Impact Study Needed On Utility Merger

One of the issues that the California Public Utilities Commission will look at in its evaluation of the proposed merger between San Diego Gas & Electric and Southern California Edison is the environmental impact.

Because San Diegans have raised sufficient questions, the PUC has asked SDG&E; and Edison to assess the environmental effects of the merger as part of their applications. From there, the PUC will decide whether a full-scale, independent environmental impact study is needed.

Two recent actions by Southern California air pollution officials underscore the need for a full environmental impact study.

The first was a report by the San Diego County air pollution control officer, which calculated estimates of the additional pollution that would be generated--under five scenarios--if Edison were to use SDG&E; plants to produce energy for Edison customers. Some of the scenarios were extreme and unlikely to come to pass. And there was no assessment of the likelihood of the scenarios, which are dependent on such hard-to-predict economic factors as the price of oil and natural gas and the availability of power elsewhere.

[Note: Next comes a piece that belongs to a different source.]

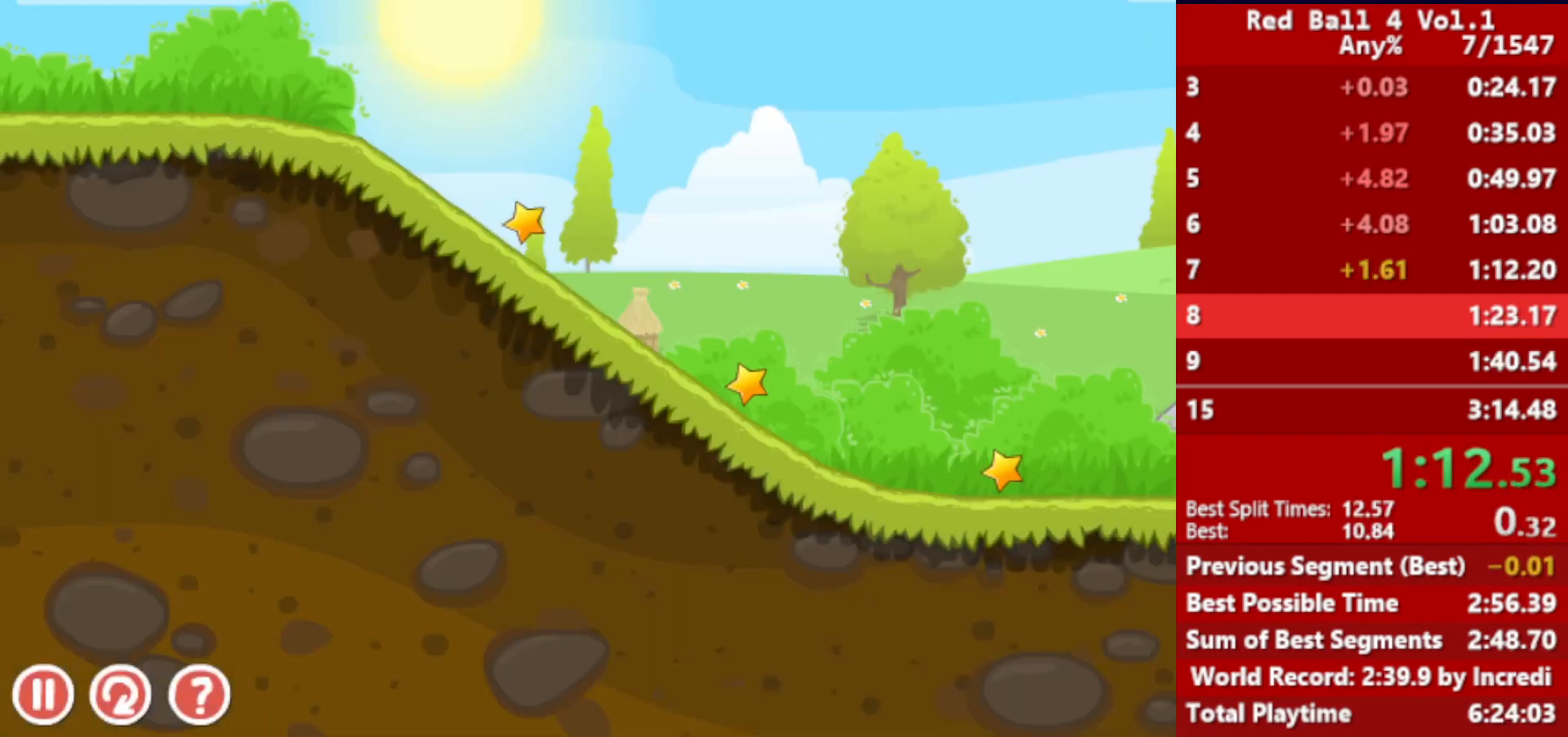
{"keys": ["right", "up"], "events": []}
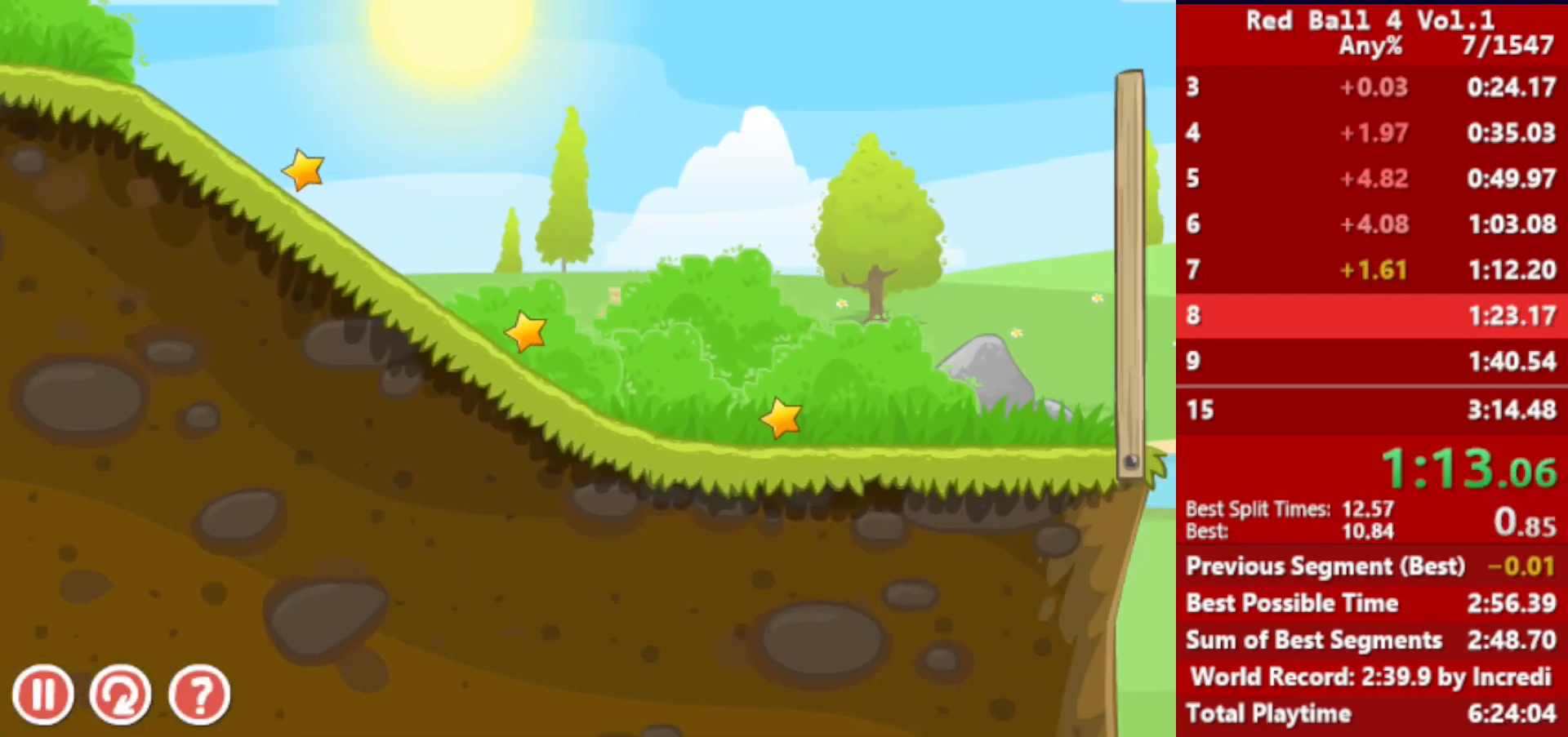
{"keys": ["right"], "events": [[367, "up", "up"]]}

But the bottom line is, if Edison generates power in San Diego for Los Angeles-area customers, it will increase air pollution here, something San Diego can ill afford, since last year it exceeded federal standards for ozone on 45 days and there were two smog alerts.

Evaluating the environmental impact of the merger is complicated by the recent approval of a much-needed air quality plan for Los Angeles, Orange, Riverside and San Bernardino counties. Edison fought tooth and nail against the plan, which aims to put the Los Angeles Basin in compliance with federal standards within 20 years.

Cleaning up the nation’s dirtiest air will mean a wide range of changes in living and commuting habits. Nor will it be business as usual for business.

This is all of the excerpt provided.